# Recommended Hand Grinder for V60



## The Asgard (Aug 1, 2017)

Hi guys,

Could some kind soul recommend me a reasonale hand grinder to go with my new V60?

Over the past 2 years I have been going without coffee while in the caravan. So I thought I would pickup a V60 being more sturdier than my Chemex and find a suitable hand grinder to go with it. Use wise I would be looking to use it for about 35 days a year. I am not expecting it to compete with my Royal but anything would be better than powder coffee!

Not looking to pay the earth and hoping to pick one up 2nd hand from here.

Any advice would be greatly apprecated.


----------



## ashcroc (Oct 28, 2016)

It depends what you class as spending the earth.
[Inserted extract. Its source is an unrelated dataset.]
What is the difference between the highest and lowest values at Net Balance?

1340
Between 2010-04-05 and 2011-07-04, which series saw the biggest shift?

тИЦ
If you can stretch to something with steel burrs like an aergrind or feldgrind, it should be an easier/less time consuming grind. Plenty of cheaper ceramic burred grinders that should cope ok with filter grind though.


----------



## Jony (Sep 8, 2017)

Budget.


----------



## Zephyp (Mar 1, 2017)

Going by your description I'm thinking more Hario Slim or Porlex Mini than the $150-350 grinders


----------



## The Asgard (Aug 1, 2017)

Hi there,

Hoping to spend a max of £100 to get something 2nd hand.
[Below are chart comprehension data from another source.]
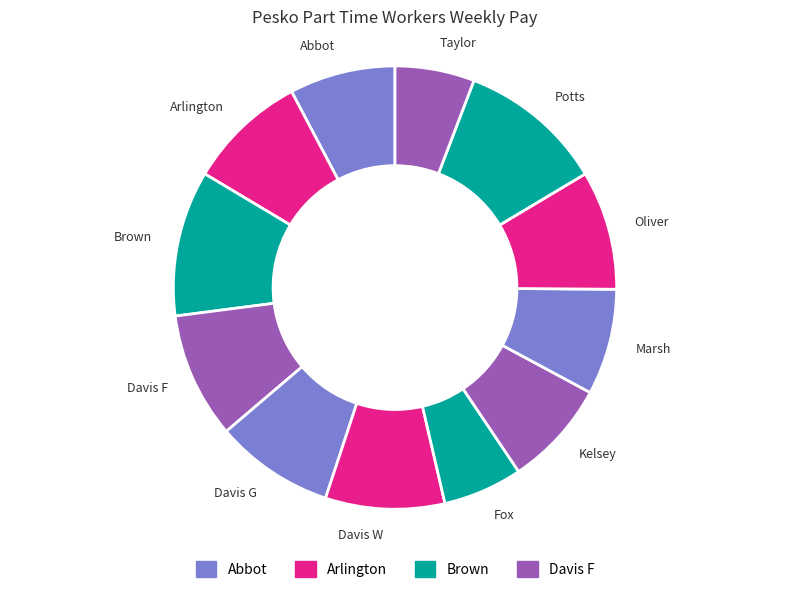

Which has a higher value, Brown or Davis W?

Brown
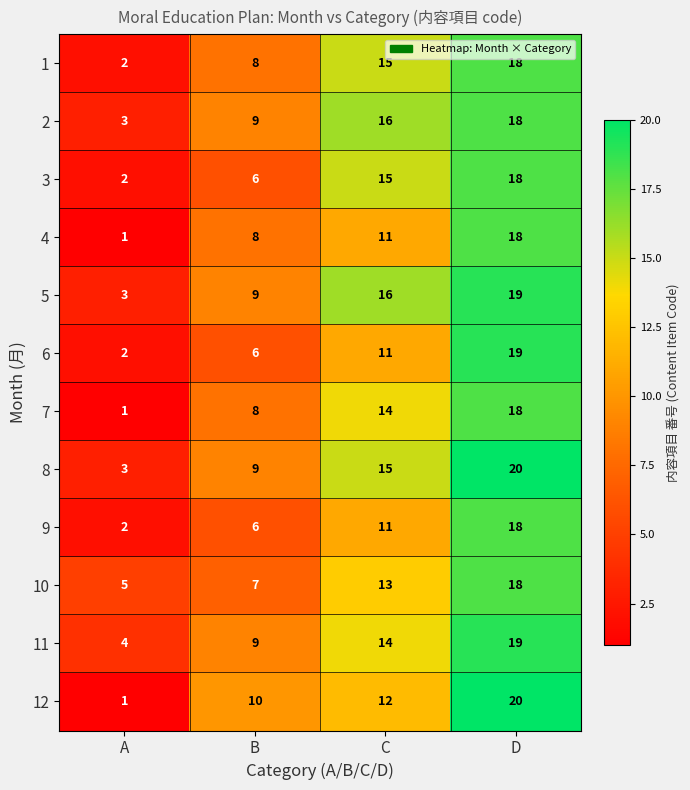

List the labels in order of 4 value, smallest first.

A, B, C, D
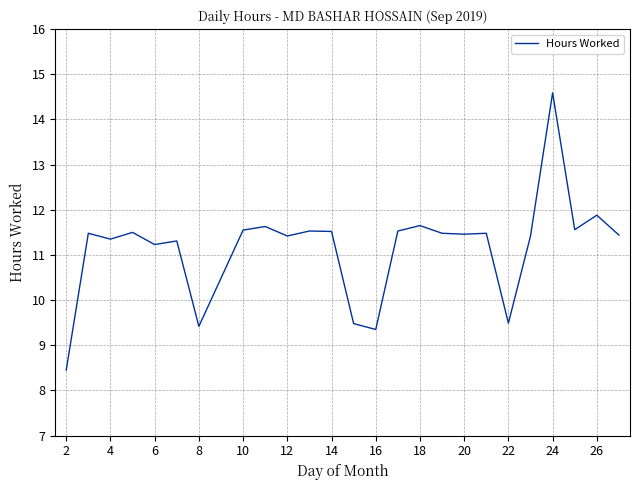

What is the difference between the maximum and minimum values?

6.1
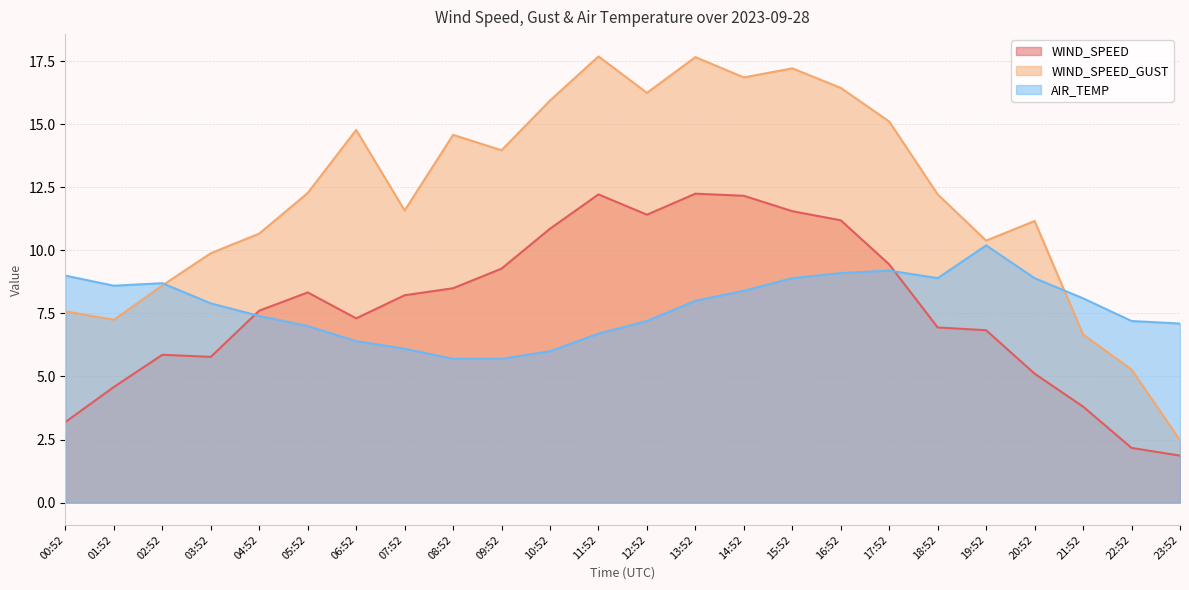

True or false: WIND_SPEED has a value of 9.3 at 09:52.

True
I have been looking at a Feldgrind and have seen a few for sale on here.

Cheers


----------



## Jony (Sep 8, 2017)

In the last two weeks two Feld2 have been sold for £80 which is a very good price, keep your eyes open.


----------



## the_partisan (Feb 29, 2016)

Seems like there's a Feld47 Travel 2nd for sale on MBK's page for £130: http://www.madebyknock.com/store/p48/feld47travel.html

But of course you may order at your own risk from them directly.


----------